Grant number: 17/22467-9
Support type:Scholarships in Brazil - Post-Doctorate
Effective date (Start): July 01, 2018
Effective date (End): June 30, 2020
Field of knowledge:Engineering - Biomedical Engineering - Bioengineering
Principal researcher:Martha Simões Ribeiro
Grantee:Ismael Pretto Sauter
Home Institution: Instituto de Pesquisas Energéticas e Nucleares (IPEN). Secretaria de Desenvolvimento Econômico (São Paulo - Estado). São Paulo , SP, Brazil
Associated research grant:13/26113-6 - Micromachining with ultrashort laser pulses applied to the production and control of optofluidic circuits, AP.TEM


Stem cell-based therapies offer great potential to promote tendon regeneration due to its high proliferative, synthetic and immunomodulatory activity, as well as its potential to differentiate into target cells and undergo genetic modifications. In addition, light-based therapies offer a less invasive alternative to the patient and have shown good outcome for the treatment of functional disorders of different etiologies. Thus, the objective of this study is to associate the use of stem cells and low-power light (LBP) in the development of an artificial tendon. For this, adipose tissue derived stem cells (ADSC) will be stimulated with LBP under different conditions for their proliferation and differentiation in tenocytes, which will then be grown in micromachined scaffolds for the engineering of an artificial tendon that can be used in regenerative medicine for repair of tendinous lesions. First, we will examine the effect of LBP at different wavelengths on ADSC proliferation and its differentiation in tenocytes using different radiating exposures on ADSC isolated from rats.

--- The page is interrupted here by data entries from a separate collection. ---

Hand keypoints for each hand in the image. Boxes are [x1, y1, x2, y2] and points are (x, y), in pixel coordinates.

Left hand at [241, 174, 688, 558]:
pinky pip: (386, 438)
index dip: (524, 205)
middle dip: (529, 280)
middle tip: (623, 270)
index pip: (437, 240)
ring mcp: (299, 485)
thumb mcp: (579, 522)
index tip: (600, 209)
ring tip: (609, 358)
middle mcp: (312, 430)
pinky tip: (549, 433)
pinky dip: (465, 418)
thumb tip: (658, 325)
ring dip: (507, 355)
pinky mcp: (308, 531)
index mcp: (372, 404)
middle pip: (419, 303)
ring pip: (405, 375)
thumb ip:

To characterize the complete cellular differentiation, the presence of specific tenocyte markers by Western blot, fluorescence microscopy and flow cytometry will be observed. In the second stage of the project, we will engineer an artificial tendon grown in micromachined scaffold, where we will also investigate the potential of LBP for its growth and alignment, which will be evaluated by optical coherence tomography, scanning electron microscopy, confocal microscopy and polarization microscopy.